DATASET SECTION:
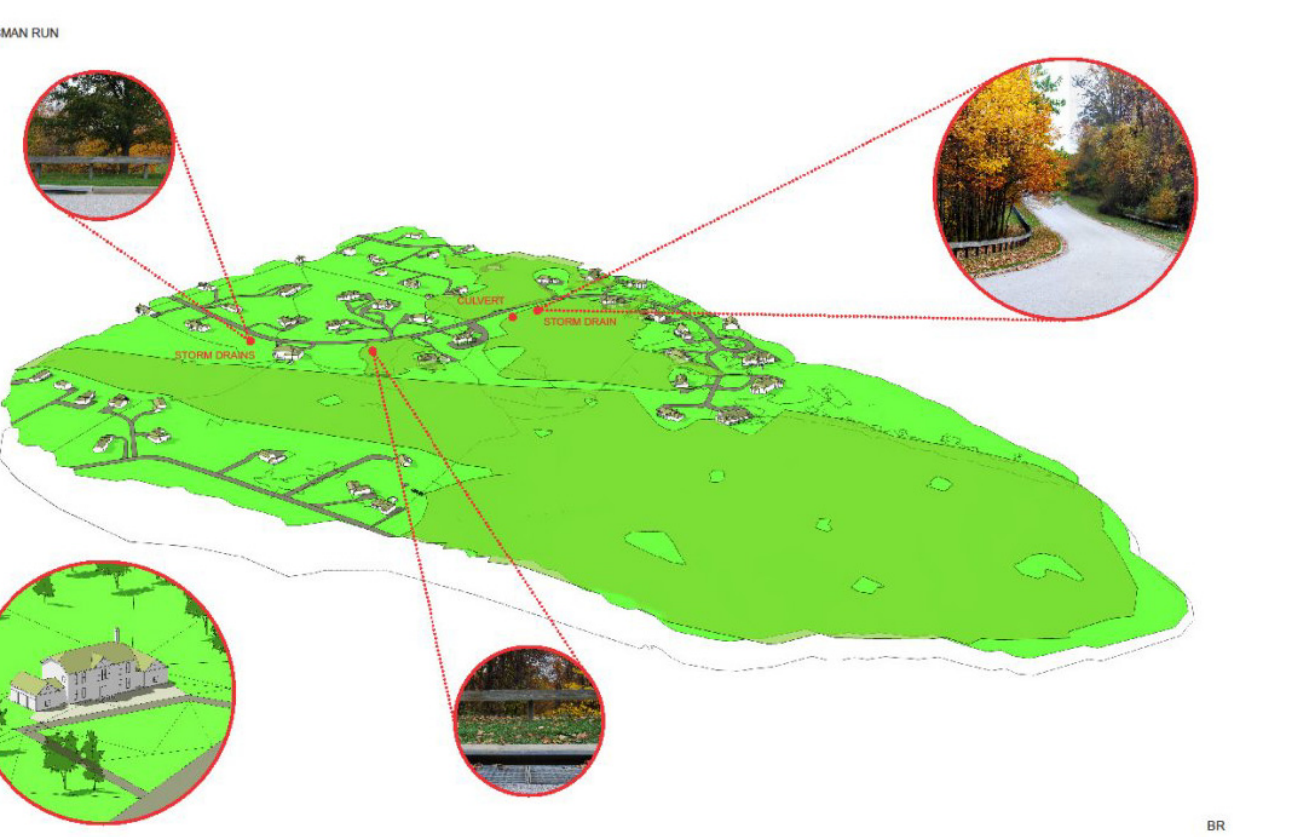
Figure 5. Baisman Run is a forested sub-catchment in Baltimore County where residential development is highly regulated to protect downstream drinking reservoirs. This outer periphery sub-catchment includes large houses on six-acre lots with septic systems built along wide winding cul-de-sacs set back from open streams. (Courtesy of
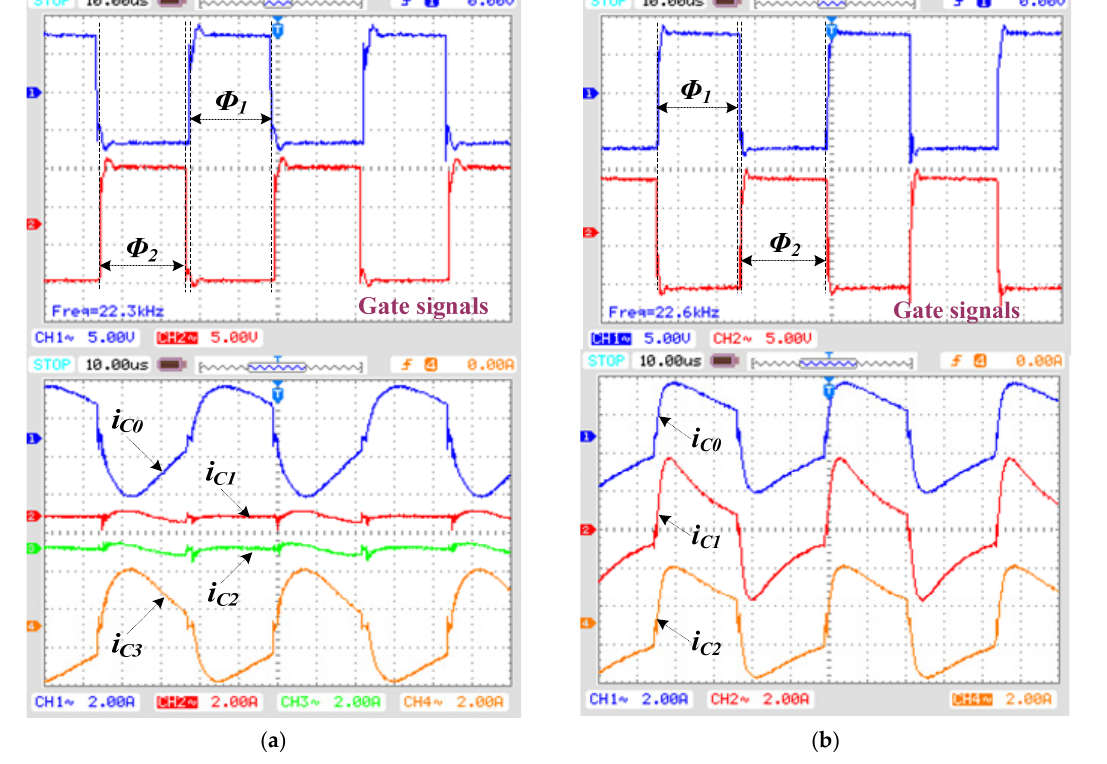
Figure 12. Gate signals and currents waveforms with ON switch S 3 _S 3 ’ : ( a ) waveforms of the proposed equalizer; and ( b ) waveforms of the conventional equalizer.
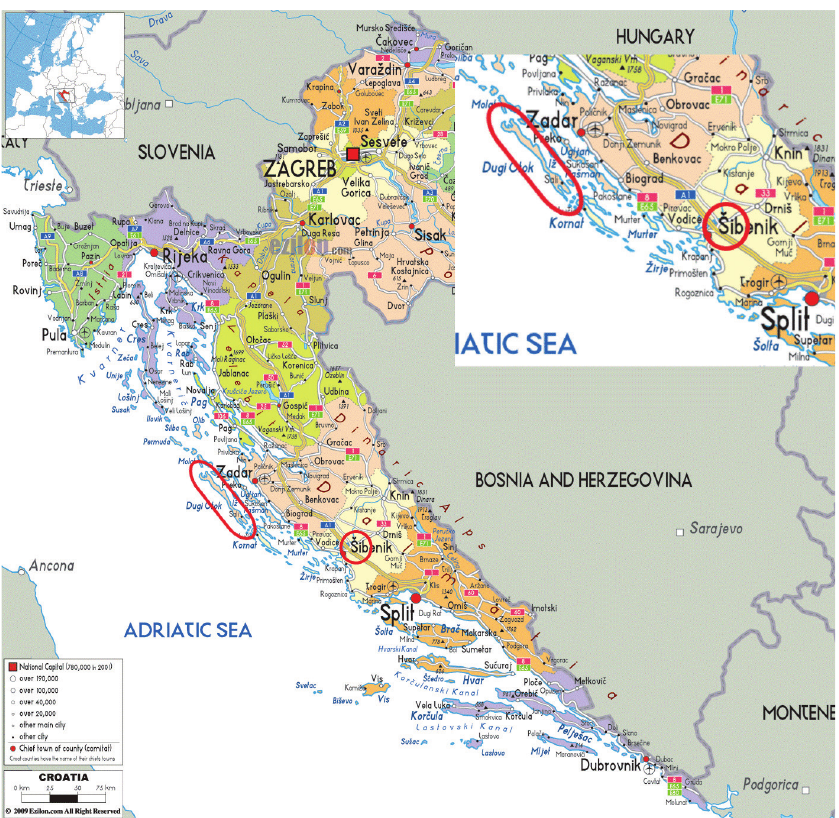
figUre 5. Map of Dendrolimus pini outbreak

YOUR TASK:
After locating the line that holds "Figure 12. Gate", output exactly the lines from it through the last line of the material above, inclusive, without pictures.

SOLUTION TO THIS TASK:
Figure 12. Gate signals and currents waveforms with ON switch S 3 _S 3 ’ : ( a ) waveforms of the proposed equalizer; and ( b ) waveforms of the conventional equalizer.
figUre 5. Map of Dendrolimus pini outbreak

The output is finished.